La confiance n'étant pas aveugle avec des personnes dont on ne sait rien d'autre que leur appartenance parfois circonstancielle au réseau de circulation des biens, toute société de pairs anonymes met nécessairement en place des procédures de certification et de contrôle, les deux points où un abus peut être commis en première instance. Ensuite, et bien on peut en commettre en tout point intermédiaire et au point final. Le but général d'une société est, disons, d'augmenter le taux de confiance entre pairs, de pouvoir agir autant que possible avec des pairs anonymes comme s'ils étaient des pairs amis, des pairs de connaissance. Ou de réduire le taux de méfiance. Que tous les humains soient pairs, qu'ils soient tous sœurs et frères, enfants et parents, les uns des autres et réciproquement.
Allons bon ! Je retombe dans un de mes travers. Des fois – souvent – je suis un peu trop con, ou salaud, si ça fait une différence, et je “simplifie”, d'évidence la société n'a pas d'autre but que le but de chacun et de tous et comme nous avons, tous et chacun, de multiples buts, la société est de même.

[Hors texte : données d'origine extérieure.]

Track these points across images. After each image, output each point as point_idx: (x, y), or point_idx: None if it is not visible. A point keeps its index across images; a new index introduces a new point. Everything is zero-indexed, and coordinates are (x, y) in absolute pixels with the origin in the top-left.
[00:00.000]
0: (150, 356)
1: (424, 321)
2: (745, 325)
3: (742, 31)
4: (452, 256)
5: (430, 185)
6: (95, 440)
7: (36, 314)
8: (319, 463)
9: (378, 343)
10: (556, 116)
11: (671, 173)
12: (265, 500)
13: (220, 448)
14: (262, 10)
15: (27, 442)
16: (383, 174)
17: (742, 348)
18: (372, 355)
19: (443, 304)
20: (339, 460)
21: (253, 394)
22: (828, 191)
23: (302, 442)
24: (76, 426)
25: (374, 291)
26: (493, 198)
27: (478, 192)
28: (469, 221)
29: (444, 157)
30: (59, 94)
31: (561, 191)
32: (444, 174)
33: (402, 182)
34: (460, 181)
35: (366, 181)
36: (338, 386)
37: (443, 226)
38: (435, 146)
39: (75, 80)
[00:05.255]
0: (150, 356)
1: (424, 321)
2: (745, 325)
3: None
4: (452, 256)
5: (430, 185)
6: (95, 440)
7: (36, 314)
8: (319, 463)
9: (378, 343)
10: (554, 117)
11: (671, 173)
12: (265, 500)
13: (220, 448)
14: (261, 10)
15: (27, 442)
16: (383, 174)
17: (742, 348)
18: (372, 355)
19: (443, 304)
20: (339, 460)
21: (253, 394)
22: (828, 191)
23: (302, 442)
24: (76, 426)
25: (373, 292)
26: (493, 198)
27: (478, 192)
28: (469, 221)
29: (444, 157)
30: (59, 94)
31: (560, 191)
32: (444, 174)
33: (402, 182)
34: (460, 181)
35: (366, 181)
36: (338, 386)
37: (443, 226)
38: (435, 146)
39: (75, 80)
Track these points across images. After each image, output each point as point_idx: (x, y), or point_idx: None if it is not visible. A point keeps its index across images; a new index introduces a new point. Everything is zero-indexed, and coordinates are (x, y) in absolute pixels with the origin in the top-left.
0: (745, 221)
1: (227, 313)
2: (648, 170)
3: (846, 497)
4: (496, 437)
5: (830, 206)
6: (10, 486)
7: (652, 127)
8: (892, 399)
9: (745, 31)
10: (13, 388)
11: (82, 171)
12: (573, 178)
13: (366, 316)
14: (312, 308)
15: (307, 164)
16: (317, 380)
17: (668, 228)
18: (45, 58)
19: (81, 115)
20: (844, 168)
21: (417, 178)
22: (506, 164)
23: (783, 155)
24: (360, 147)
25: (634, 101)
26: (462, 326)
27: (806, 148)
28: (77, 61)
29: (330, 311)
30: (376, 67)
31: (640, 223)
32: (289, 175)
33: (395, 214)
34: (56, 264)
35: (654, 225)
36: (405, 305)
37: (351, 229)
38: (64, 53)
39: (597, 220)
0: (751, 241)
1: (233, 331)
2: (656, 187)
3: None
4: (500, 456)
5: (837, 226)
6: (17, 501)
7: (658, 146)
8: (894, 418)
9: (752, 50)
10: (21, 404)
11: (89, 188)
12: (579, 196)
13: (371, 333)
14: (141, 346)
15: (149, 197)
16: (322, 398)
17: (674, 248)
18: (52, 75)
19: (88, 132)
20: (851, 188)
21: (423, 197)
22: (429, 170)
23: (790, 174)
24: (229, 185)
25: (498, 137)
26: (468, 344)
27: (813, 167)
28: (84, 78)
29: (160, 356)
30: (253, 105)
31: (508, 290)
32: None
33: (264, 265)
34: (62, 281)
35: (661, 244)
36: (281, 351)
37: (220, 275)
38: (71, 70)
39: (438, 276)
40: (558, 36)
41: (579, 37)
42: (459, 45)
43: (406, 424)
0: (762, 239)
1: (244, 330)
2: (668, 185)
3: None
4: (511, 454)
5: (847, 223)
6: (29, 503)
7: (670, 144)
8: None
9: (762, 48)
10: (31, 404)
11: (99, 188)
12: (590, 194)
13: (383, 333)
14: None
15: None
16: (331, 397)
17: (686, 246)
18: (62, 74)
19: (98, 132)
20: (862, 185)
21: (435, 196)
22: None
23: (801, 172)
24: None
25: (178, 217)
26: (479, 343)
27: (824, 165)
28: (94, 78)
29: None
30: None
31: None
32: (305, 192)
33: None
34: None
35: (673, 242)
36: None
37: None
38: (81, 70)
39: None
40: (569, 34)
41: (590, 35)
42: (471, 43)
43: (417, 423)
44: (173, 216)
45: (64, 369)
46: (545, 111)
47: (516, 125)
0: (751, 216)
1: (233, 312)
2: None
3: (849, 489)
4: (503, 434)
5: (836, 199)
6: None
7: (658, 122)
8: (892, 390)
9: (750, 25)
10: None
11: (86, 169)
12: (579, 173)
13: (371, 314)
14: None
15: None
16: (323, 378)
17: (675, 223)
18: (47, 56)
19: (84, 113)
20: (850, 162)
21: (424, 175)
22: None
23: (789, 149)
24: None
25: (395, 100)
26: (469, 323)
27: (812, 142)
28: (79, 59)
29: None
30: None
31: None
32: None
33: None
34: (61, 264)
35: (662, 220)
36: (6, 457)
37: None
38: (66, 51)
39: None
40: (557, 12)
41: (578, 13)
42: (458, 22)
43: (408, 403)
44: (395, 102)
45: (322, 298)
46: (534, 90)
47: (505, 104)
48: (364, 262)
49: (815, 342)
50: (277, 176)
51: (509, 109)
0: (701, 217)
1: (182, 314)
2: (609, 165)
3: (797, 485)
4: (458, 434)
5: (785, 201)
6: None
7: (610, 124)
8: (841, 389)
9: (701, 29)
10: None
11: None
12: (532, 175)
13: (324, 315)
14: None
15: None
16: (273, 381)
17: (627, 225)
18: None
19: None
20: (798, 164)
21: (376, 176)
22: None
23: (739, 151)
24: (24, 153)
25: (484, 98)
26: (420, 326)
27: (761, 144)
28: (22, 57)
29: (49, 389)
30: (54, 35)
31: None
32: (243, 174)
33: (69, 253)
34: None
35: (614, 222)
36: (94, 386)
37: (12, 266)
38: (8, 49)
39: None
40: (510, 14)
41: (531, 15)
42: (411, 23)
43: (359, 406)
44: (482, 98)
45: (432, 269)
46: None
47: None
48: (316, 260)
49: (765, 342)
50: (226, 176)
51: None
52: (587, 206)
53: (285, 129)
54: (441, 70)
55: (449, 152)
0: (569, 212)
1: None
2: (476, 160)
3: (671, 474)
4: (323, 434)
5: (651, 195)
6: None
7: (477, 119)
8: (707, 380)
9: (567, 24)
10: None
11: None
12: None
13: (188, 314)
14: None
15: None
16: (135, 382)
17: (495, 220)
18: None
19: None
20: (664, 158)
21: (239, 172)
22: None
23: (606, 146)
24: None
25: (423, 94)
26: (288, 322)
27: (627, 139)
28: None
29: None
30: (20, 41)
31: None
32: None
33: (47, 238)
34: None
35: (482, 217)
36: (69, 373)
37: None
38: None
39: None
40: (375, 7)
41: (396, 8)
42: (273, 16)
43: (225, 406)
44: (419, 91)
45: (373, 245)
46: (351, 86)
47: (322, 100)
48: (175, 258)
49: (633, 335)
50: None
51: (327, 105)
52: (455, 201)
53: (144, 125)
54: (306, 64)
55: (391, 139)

Disons que, parmi ses buts divers dont beaucoup sont très imprévisibles ou imprédictibles il y en a certains, peu nombreux, qui sont constants et, en quelque manière, universels, parce que ce sont les buts de tous et de chacun. Universels en SARL, l'univers de chez nous, la surface de la planète Terre et une frange un peu au-dessus, un peu en-dessous (quelques kilomètres), et le minimum nécessaire pour assurer le confort essentiel de tous et de chacun.
Donc, la confiance. Le cœur de la société est la communication, son socle la confiance, son moyen l'éducation ou l'enseignement, son arme la loi, son bras armé, le citoyen. L'humain. Oui, si j'accepte de vivre en société, je suis le gardien de mon prochain, de ma sœur, de mon frère. Et elle ou lui est mon gardien. La confiance requiert la vigilance, la vigilance réciproque, si mon prochain faillit, s'il défaille, et si je suis auprès de lui, je dois autant qu'il m'est possible le secourir. L'important est de ne pas séparer les choses, le secours est aide et limitation : si, en défaillant, il fait courir à lui-même c'est de mon assistance dont il a besoin, si ce faisant il met, involontairement ou volontairement, son prochain en risque, je dois autant qu'il m'est possible l'arrêter ou le détourner en veillant autant que possible, d'abord à me préserver, ensuite à le préserver.